Changes in the cingulate cortex in individuals raised in cities from childhood on appear to be permanent.

Previous research has long demonstrated that people living in cities have a 21% increased risk of anxiety disorders and a 39% increased risk of mood disorders. In addition, the incidence of schizophrenia is doubled in those born and brought up in cities.

There is a wide variation between individuals’ ability to cope with stress, and that capacity – or incapacity – appears to be an innate temperamental predisposition. Nevertheless, everyone is impacted on some level. Furthermore, the study demonstrates that there is no such thing as habituation to the stress of city living. Urban landscapes simply provide too many stress variables for an individual to anticipate them and assign them to the recesses of conscious awareness.

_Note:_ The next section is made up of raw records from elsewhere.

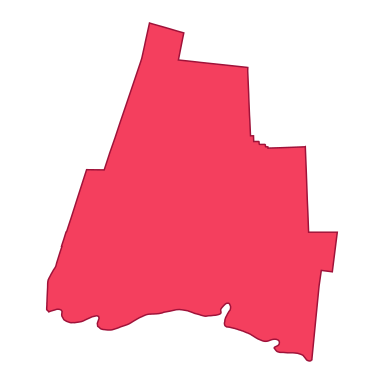 outline of Perieti, Ialomita, Romania
{"feature_id": "2599482B58412168302533", "entity_name": "Perieti", "entity_type": "district", "adm_level": 2, "iso_a3": "ROU", "parent_name": "Romania", "parent_adm1": "Ialomita", "projection": "natural_earth1", "projection_center": [27.247, 44.595], "detail": "fine", "context": "isolated", "style": "filled", "palette": "rose", "viewbox_px": 384, "rotation_deg": 0, "n_neighbors": 0, "source": "geoboundaries", "source_scale": "gbopen_adm2", "svg_char_len": 4520}
<svg xmlns="http://www.w3.org/2000/svg" viewBox="0 0 384 384"><path d="M106.0,329.8L107.9,330.0L110.5,330.0L112.1,329.8L114.1,329.2L116.3,328.5L118.4,327.8L120.7,326.8L124.7,325.5L127.0,324.7L128.9,323.9L131.0,322.7L133.7,321.0L137.3,318.9L139.6,317.6L141.7,316.7L142.6,316.3L143.6,315.8L144.6,315.4L145.7,314.9L147.1,314.5L148.6,314.2L149.6,314.1L150.9,314.1L151.8,314.0L152.9,314.0L154.7,313.9L156.6,313.8L157.5,313.7L158.8,313.6L160.7,313.2L161.8,313.0L162.5,312.8L163.2,312.5L163.5,312.3L166.8,311.7L170.1,311.1L173.2,310.4L176.3,309.7L177.9,309.6L179.5,309.5L180.8,309.7L182.1,309.8L185.0,310.3L187.9,310.8L188.8,311.2L189.7,311.5L191.4,312.1L193.0,312.7L193.7,313.0L194.4,313.3L195.1,313.5L195.9,313.7L197.9,314.2L200.0,314.8L200.5,315.0L200.9,315.2L201.4,315.3L201.8,315.4L203.7,315.9L205.2,316.2L206.7,316.1L208.0,315.8L209.8,315.7L210.7,315.7L211.7,315.6L212.4,315.5L213.2,315.4L213.9,315.3L214.6,315.3L215.7,315.2L217.1,314.9L218.3,314.6L219.2,314.3L219.9,314.0L220.5,313.6L220.9,313.0L221.0,312.3L220.9,311.6L220.7,310.6L220.7,309.6L220.9,309.1L221.2,308.6L222.0,307.5L222.8,306.6L223.5,305.8L224.5,304.8L225.5,303.9L226.6,303.3L227.7,303.2L228.8,303.3L229.5,303.9L229.8,304.6L230.1,305.2L230.3,305.7L230.6,306.6L230.6,307.5L230.5,308.4L230.4,309.0L230.2,309.6L230.1,310.1L229.5,310.8L229.0,311.4L228.5,312.3L227.6,313.8L226.9,315.2L226.5,316.0L225.7,317.4L225.3,318.7L224.9,320.0L224.8,321.5L224.4,323.1L224.5,324.1L224.7,325.0L225.1,325.8L225.8,326.3L226.7,326.9L227.9,327.0L229.5,327.2L230.7,327.5L233.2,328.1L234.5,328.4L235.1,328.5L235.8,328.8L236.9,329.1L237.8,329.4L239.1,329.9L240.4,330.2L241.6,330.7L242.8,331.0L243.5,331.3L245.1,332.0L245.8,332.3L246.7,332.7L247.8,333.0L248.4,333.3L249.0,333.6L249.5,333.8L250.1,334.1L250.7,334.4L251.0,334.6L251.4,334.9L251.7,335.1L252.9,335.8L255.2,337.3L257.9,338.9L259.6,339.6L262.5,340.8L263.6,341.1L264.8,341.3L266.1,341.3L267.1,341.2L268.4,340.9L270.7,340.0L272.3,339.5L273.5,339.3L274.8,339.2L276.2,339.3L277.3,339.7L278.3,340.2L279.0,341.0L279.4,342.0L279.3,343.3L279.1,344.2L278.5,345.0L277.8,345.6L276.0,346.5L274.9,347.0L274.3,347.5L274.2,348.1L274.6,348.6L275.6,350.0L276.6,351.1L277.3,351.6L278.2,351.9L279.6,352.3L280.6,352.4L281.9,352.4L283.3,352.4L285.3,352.6L287.6,352.8L289.7,352.8L292.9,352.8L294.1,352.9L297.7,353.3L298.9,353.7L300.8,354.3L302.0,354.8L303.1,355.4L303.8,356.3L304.8,357.5L305.7,358.7L306.7,360.0L307.6,360.5L309.2,361.0L310.1,360.9L310.7,360.8L311.4,360.1L311.9,359.8L311.9,359.0L315.9,318.1L319.1,285.7L321.3,270.4L332.3,271.8L337.3,232.2L308.6,232.2L307.9,213.3L307.3,200.1L306.4,174.5L305.3,146.7L305.1,146.8L302.7,146.9L292.2,147.3L278.6,147.8L268.0,148.1L268.0,147.0L267.9,146.9L267.7,146.8L266.7,146.8L265.8,146.7L265.6,146.7L265.5,146.4L265.4,145.7L265.4,145.1L265.3,144.8L265.2,144.7L264.8,144.4L264.5,144.4L259.5,144.4L259.3,144.2L259.2,144.0L259.1,142.9L259.0,141.8L258.9,141.6L258.7,141.5L253.7,141.5L253.5,135.8L250.5,135.8L249.8,120.2L249.5,115.2L248.8,97.9L248.7,94.3L247.7,71.0L247.8,67.5L246.3,67.3L224.1,64.9L207.9,63.2L199.5,62.3L197.1,62.0L195.9,61.9L195.4,61.8L194.3,61.7L193.5,61.6L192.7,61.5L191.7,61.4L185.2,60.7L178.4,60.0L182.3,40.2L183.8,32.9L176.0,30.7L168.3,28.4L152.4,23.9L150.1,23.2L149.5,23.0L148.0,29.8L145.3,42.1L144.6,45.5L141.8,58.2L140.7,61.7L135.1,78.3L130.3,92.5L128.5,97.8L125.8,105.8L120.0,122.8L114.9,138.2L109.4,153.9L109.4,154.0L104.2,169.9L86.6,169.7L76.9,199.8L74.4,207.7L71.0,218.3L70.5,219.8L69.6,222.5L67.6,228.6L67.2,229.9L67.1,230.2L66.5,231.8L66.3,231.8L66.2,231.8L65.9,232.5L63.8,239.3L62.1,244.4L61.5,246.4L61.9,246.5L59.9,252.6L57.5,260.3L56.7,262.8L56.1,265.2L55.9,265.9L55.8,266.1L55.7,266.4L55.5,266.8L55.4,267.1L54.9,267.9L54.3,268.8L53.3,270.3L52.6,271.6L52.2,272.3L51.1,274.2L50.1,276.2L49.0,278.2L48.5,279.3L48.2,279.9L48.1,280.3L48.0,280.9L47.9,281.3L47.8,282.4L47.7,283.3L47.6,287.6L47.2,296.0L47.1,298.4L47.0,301.6L47.0,301.8L46.9,303.1L46.9,304.9L46.7,307.9L46.7,309.0L46.7,309.4L46.7,309.6L46.8,309.8L47.5,310.5L48.2,311.1L48.4,311.3L48.8,311.9L50.4,311.2L53.5,310.3L54.9,309.9L56.3,309.4L57.8,309.2L59.7,309.4L61.1,310.0L62.1,311.5L61.9,312.8L61.7,314.7L61.9,316.1L63.1,318.3L63.9,319.7L64.7,320.2L66.5,321.3L67.9,321.8L69.9,322.5L70.8,322.7L71.9,322.7L73.0,322.6L74.6,322.7L75.8,322.5L77.1,322.3L79.1,322.0L81.4,321.6L83.3,320.9L85.7,319.7L92.1,316.8L96.9,315.7L98.6,316.5L99.1,318.2L97.3,323.4L97.7,326.3L98.8,327.1L99.4,327.6L100.2,328.4L101.1,329.0L101.6,329.1L103.1,329.5L104.5,329.6L106.0,329.8Z" fill="#f43f5e" stroke="#9f1239" stroke-width="1.5"/></svg>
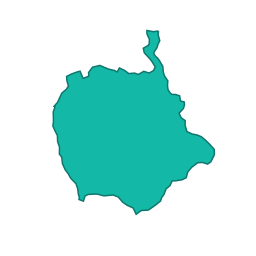 outline of Prastio Avdimou, Limassol, Cyprus, rotated 323°
{"feature_id": "46923920B98437819833460", "entity_name": "Prastio Avdimou", "entity_type": "district", "adm_level": 2, "iso_a3": "CYP", "parent_name": "Cyprus", "parent_adm1": "Limassol", "projection": "robinson", "projection_center": [32.781, 34.724], "detail": "fine", "context": "isolated", "style": "filled", "palette": "teal", "viewbox_px": 256, "rotation_deg": 323, "n_neighbors": 0, "source": "geoboundaries", "source_scale": "gbopen_adm2", "svg_char_len": 1648}
<svg xmlns="http://www.w3.org/2000/svg" viewBox="0 0 256 256"><g transform="rotate(323 128 128)"><path d="M45.8,155.6L48.4,159.6L52.7,156.5L56.0,157.0L60.9,160.2L63.7,162.3L67.9,167.7L75.7,172.5L78.7,177.2L79.1,184.2L80.9,189.4L84.0,195.0L82.6,201.8L88.9,201.9L94.9,205.8L103.4,206.1L110.0,205.9L111.3,205.0L113.1,203.8L116.8,202.7L121.6,199.6L126.9,199.3L131.4,196.8L134.3,198.9L138.2,200.9L140.0,201.9L144.6,202.7L149.1,199.2L155.1,197.7L162.8,197.7L166.9,200.5L169.8,204.7L173.7,204.9L180.4,201.6L181.6,200.5L184.0,197.0L183.5,190.9L182.7,185.2L181.3,179.1L179.1,175.3L175.7,171.5L172.9,166.3L175.2,160.2L178.1,156.5L176.6,151.8L177.6,147.0L184.1,145.7L187.0,143.6L188.6,140.9L187.9,140.1L186.2,138.0L188.6,133.4L186.3,130.0L183.2,127.5L182.8,125.3L183.0,121.5L185.2,117.7L188.2,114.3L188.4,108.8L189.4,105.6L190.4,103.7L192.9,99.7L193.2,96.6L193.7,93.0L193.7,89.8L193.2,87.5L193.2,84.5L194.5,83.1L199.4,81.3L202.3,79.2L205.9,77.4L207.8,72.6L209.2,70.3L210.2,69.7L210.0,68.4L206.3,66.4L201.8,61.5L199.8,64.2L198.4,70.2L195.6,73.5L193.8,74.2L188.2,73.5L186.3,77.7L187.1,86.0L187.1,89.7L186.5,95.6L182.9,97.5L177.9,96.8L174.7,92.2L168.5,91.5L166.4,88.2L161.4,85.0L159.9,80.0L157.3,74.9L153.1,76.7L151.7,73.8L147.7,69.0L143.2,61.1L136.3,58.1L130.0,59.9L127.7,63.0L122.0,61.3L123.9,53.8L121.6,52.8L115.2,50.8L110.0,49.9L107.8,53.2L105.6,58.7L102.0,60.0L96.1,60.3L87.2,65.1L81.9,66.2L82.5,67.2L78.0,70.1L72.5,77.8L69.2,81.2L67.9,86.8L67.1,91.5L63.6,96.5L61.7,102.2L57.5,107.5L57.5,111.5L54.3,116.8L52.7,123.5L52.7,128.6L52.0,133.5L52.9,141.3L51.2,146.4L48.5,151.0L47.5,153.9L45.8,155.6Z" fill="#14b8a6" stroke="#0f766e" stroke-width="1.5"/></g></svg>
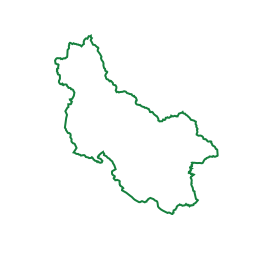 Dak Ha, Kon Tum, Vietnam (Robinson projection), rotated 304°
{"feature_id": "81297802B44208556699353", "entity_name": "Dak Ha", "entity_type": "district", "adm_level": 2, "iso_a3": "VNM", "parent_name": "Vietnam", "parent_adm1": "Kon Tum", "projection": "robinson", "projection_center": [108.001, 14.613], "detail": "fine", "context": "isolated", "style": "outline", "palette": "green", "viewbox_px": 256, "rotation_deg": 304, "n_neighbors": 0, "source": "geoboundaries", "source_scale": "gbopen_adm2", "svg_char_len": 5832}
<svg xmlns="http://www.w3.org/2000/svg" viewBox="0 0 256 256"><g transform="rotate(304 128 128)"><path d="M183.7,45.6L182.6,45.1L182.1,44.1L179.3,44.5L178.9,43.1L177.9,42.8L176.5,42.6L174.6,43.1L173.0,44.5L171.9,44.0L169.7,43.8L169.9,41.8L169.4,41.1L169.4,40.1L168.7,39.1L168.6,37.8L167.9,36.9L167.8,35.5L166.5,35.0L166.4,32.7L166.1,32.2L164.7,32.2L163.8,33.0L162.8,33.1L161.4,34.3L160.9,34.5L158.9,34.3L153.9,37.3L152.8,37.8L151.3,37.1L150.9,37.2L150.3,36.7L150.2,36.2L149.5,35.4L148.4,35.1L148.2,34.3L147.7,33.9L148.1,33.2L148.1,32.9L147.6,32.4L146.3,30.2L145.5,29.8L144.2,29.7L143.0,29.9L140.9,31.9L141.2,32.6L141.2,33.8L141.7,34.5L141.6,35.1L138.9,36.3L138.4,36.8L137.7,36.2L137.3,36.1L136.4,36.6L136.2,37.1L135.3,37.3L134.9,37.9L134.7,38.8L134.0,39.0L133.3,40.1L133.7,41.3L133.6,42.0L131.0,43.9L129.8,44.3L128.8,44.3L127.5,45.0L126.7,46.5L126.6,47.3L127.0,48.3L127.2,48.5L128.1,48.7L128.0,49.4L127.3,49.8L127.3,50.4L128.2,50.8L129.1,51.7L129.6,52.8L129.2,53.6L128.6,54.3L128.6,55.3L128.0,56.2L128.9,57.7L128.9,58.3L128.3,59.1L128.9,60.4L128.9,61.0L128.6,61.8L128.1,62.2L127.5,63.7L124.4,65.1L121.1,65.4L120.6,65.2L119.2,63.8L118.8,64.3L118.7,66.0L118.4,66.8L117.6,66.6L117.1,67.1L116.3,67.3L115.7,67.2L114.3,65.2L112.0,66.9L111.0,66.4L106.9,66.7L104.8,70.1L101.7,71.2L93.0,75.5L92.3,77.2L91.5,77.9L91.3,78.7L90.3,80.8L90.4,81.4L91.0,82.2L90.8,83.7L89.6,84.8L88.1,85.3L87.2,87.5L85.8,88.2L85.1,88.8L84.6,90.9L85.0,92.2L85.0,92.7L82.7,96.5L77.3,96.6L77.7,97.7L77.6,98.9L77.9,100.2L78.6,101.1L78.5,102.1L79.0,103.3L78.8,104.4L80.6,106.2L81.1,107.1L80.8,108.5L80.4,109.2L81.3,111.4L81.3,112.6L82.8,114.4L83.5,114.3L83.6,114.5L83.2,116.1L82.6,117.0L82.7,117.7L82.4,118.7L82.9,120.1L82.6,121.3L83.3,121.3L83.5,121.8L83.3,123.2L83.6,123.9L83.6,124.4L84.8,125.5L86.4,125.2L87.1,122.6L86.5,119.9L86.8,119.4L87.2,119.1L87.9,119.1L88.6,119.5L89.0,119.1L91.9,119.8L94.2,120.7L93.9,121.0L93.4,122.6L92.1,123.2L92.5,125.9L92.0,127.6L92.0,128.7L92.2,129.7L91.7,131.1L91.5,133.7L90.4,135.3L89.4,137.5L86.9,140.8L83.4,139.1L82.7,139.2L81.0,140.5L80.6,141.5L80.6,144.0L80.0,144.4L78.7,144.1L78.3,144.2L77.9,145.2L77.9,146.3L77.6,146.7L78.1,147.4L78.9,147.9L79.4,150.2L79.3,150.8L79.0,151.1L78.1,151.4L77.3,152.2L76.7,152.5L76.4,153.2L76.0,153.4L75.8,154.1L75.9,155.2L75.7,157.1L75.5,157.7L74.1,157.3L73.0,157.9L73.4,162.7L73.0,168.0L73.0,169.5L72.4,172.5L72.3,174.0L72.7,178.6L73.2,179.4L75.2,180.5L75.8,183.5L76.7,183.8L77.3,184.5L78.3,184.2L79.1,184.6L80.3,184.5L82.5,185.6L83.3,188.9L83.0,190.9L83.4,192.5L83.3,193.3L82.4,194.4L79.7,196.8L79.2,198.1L78.9,200.7L79.0,203.0L79.7,208.3L80.4,208.7L81.0,209.6L81.3,212.6L81.5,212.9L81.9,213.0L83.1,212.7L83.4,213.0L83.7,212.6L85.2,211.9L86.9,213.0L87.3,212.8L89.1,212.9L90.1,212.4L91.8,212.8L92.8,213.5L93.5,213.6L93.5,214.4L93.9,214.8L94.0,216.6L94.5,216.9L94.8,217.5L95.8,218.4L97.4,218.6L97.2,219.3L97.7,220.3L97.2,220.2L97.1,220.4L97.8,221.8L97.5,222.8L98.2,222.9L98.8,223.5L99.0,223.3L99.5,223.8L100.1,224.9L100.8,225.3L101.7,224.9L103.6,225.9L106.9,226.3L107.2,226.3L107.2,224.0L111.9,219.0L112.6,218.7L112.5,217.1L114.9,214.8L115.2,214.0L116.4,212.2L117.1,211.7L117.9,211.7L118.1,211.2L120.1,210.2L121.1,209.2L121.4,208.3L121.9,207.7L122.5,207.7L122.9,207.5L123.8,208.0L125.1,207.9L125.5,208.6L126.2,208.7L126.0,207.8L125.3,207.1L125.7,206.5L125.0,205.8L125.5,204.9L125.5,204.5L124.7,203.8L124.7,203.5L125.1,203.4L125.7,203.8L126.0,203.2L126.9,203.9L127.4,203.5L127.7,203.8L128.2,203.8L128.5,203.2L129.1,203.1L130.0,203.5L129.8,202.5L130.0,202.1L129.5,200.8L130.6,202.1L131.4,201.8L132.1,202.5L132.5,202.3L132.7,201.6L133.1,201.3L134.6,201.4L135.0,200.5L135.4,200.9L135.7,201.7L136.1,202.1L137.6,205.0L139.0,206.8L140.1,209.0L141.0,209.5L143.2,209.2L145.1,209.2L146.0,209.9L147.0,209.9L149.0,211.4L150.0,211.5L151.4,214.2L152.4,214.3L152.7,216.1L153.4,216.7L154.6,217.3L154.9,217.7L155.5,217.6L159.8,214.2L160.0,213.3L159.8,212.5L160.9,210.7L161.0,209.5L160.8,208.6L161.0,207.4L161.6,206.9L162.3,205.2L163.0,205.0L163.3,204.6L163.2,204.2L162.7,203.3L161.8,202.5L161.5,201.6L161.5,201.2L162.0,200.2L162.0,199.4L162.2,198.6L161.5,197.7L161.2,196.6L162.3,195.4L162.6,194.2L162.4,192.5L161.0,190.7L160.9,188.6L161.6,188.2L163.5,187.8L165.0,186.2L166.1,186.2L167.2,183.9L168.4,183.4L169.0,181.9L171.2,180.7L171.0,179.6L171.1,178.7L170.0,175.5L171.0,173.1L171.1,171.6L171.5,170.2L171.3,168.6L171.8,167.3L171.4,166.7L171.1,165.4L171.8,164.4L171.0,164.2L168.4,162.2L165.4,162.6L165.3,161.9L164.6,161.6L164.3,160.0L162.7,158.8L162.4,156.9L161.2,157.3L160.4,156.7L159.5,156.4L158.9,155.4L159.0,154.8L158.2,154.4L157.6,153.6L155.8,154.2L155.0,153.7L154.7,152.4L152.8,152.6L151.1,150.4L151.3,149.9L151.2,148.9L152.1,148.4L152.8,147.7L153.9,145.3L153.7,144.4L153.9,143.6L153.8,142.7L154.2,141.0L154.8,139.9L154.8,138.9L153.9,138.2L153.6,137.2L154.1,136.8L155.4,134.4L155.0,133.7L155.0,131.9L154.1,130.5L154.4,129.6L153.8,128.2L153.6,126.8L153.9,125.0L153.3,124.6L153.0,123.3L152.5,122.6L152.6,121.1L153.2,120.3L154.3,119.7L155.0,119.5L155.6,119.9L156.1,119.6L157.5,117.6L157.6,116.6L157.4,116.0L158.0,115.1L157.5,114.6L157.4,113.2L158.0,112.1L157.0,110.2L157.0,109.3L156.4,107.7L156.9,105.9L156.3,104.2L155.0,103.3L153.3,101.2L152.4,100.6L152.4,99.6L152.0,98.8L151.4,98.6L151.4,98.4L152.3,96.8L154.5,96.1L155.6,95.4L156.4,93.9L156.4,93.5L156.0,92.9L155.7,91.5L156.0,91.0L156.9,90.2L157.5,87.7L157.3,87.0L156.5,86.9L156.4,86.7L157.1,84.5L156.6,83.0L157.2,81.8L158.1,80.9L158.5,80.0L159.1,79.7L160.5,79.5L162.4,79.6L162.9,79.4L163.0,78.8L162.8,78.1L162.8,77.1L164.2,75.9L164.3,74.7L165.2,73.6L166.4,72.4L167.5,71.9L168.8,70.5L169.7,68.0L170.9,66.4L172.0,66.3L172.4,66.0L172.9,64.8L173.5,63.9L175.0,59.7L176.6,58.9L177.4,58.9L177.8,58.6L178.0,57.9L177.8,56.8L178.3,54.2L177.5,52.4L179.1,49.7L179.8,48.1L180.6,47.8L182.3,47.8L182.3,46.7L183.7,45.6Z" fill="none" stroke="#15803d" stroke-width="2"/></g></svg>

What does this mean for the future 70% of humanity anticipated to be living in urban centers? It seems to point to an increase in social alienation, social tension and increased mental illness. On the other hand, on average, city dwellers are "wealthier and receive improved sanitation, nutrition, contraception and healthcare" wrote the researchers in Nature. These mediating effects on stress might counterbalance some of the problems of the activation of stress centers in the brain. Certainly future care in city planning and a generous allocation of resources towards mental health care would go a long way toward improving urban dwellers’ quality of life.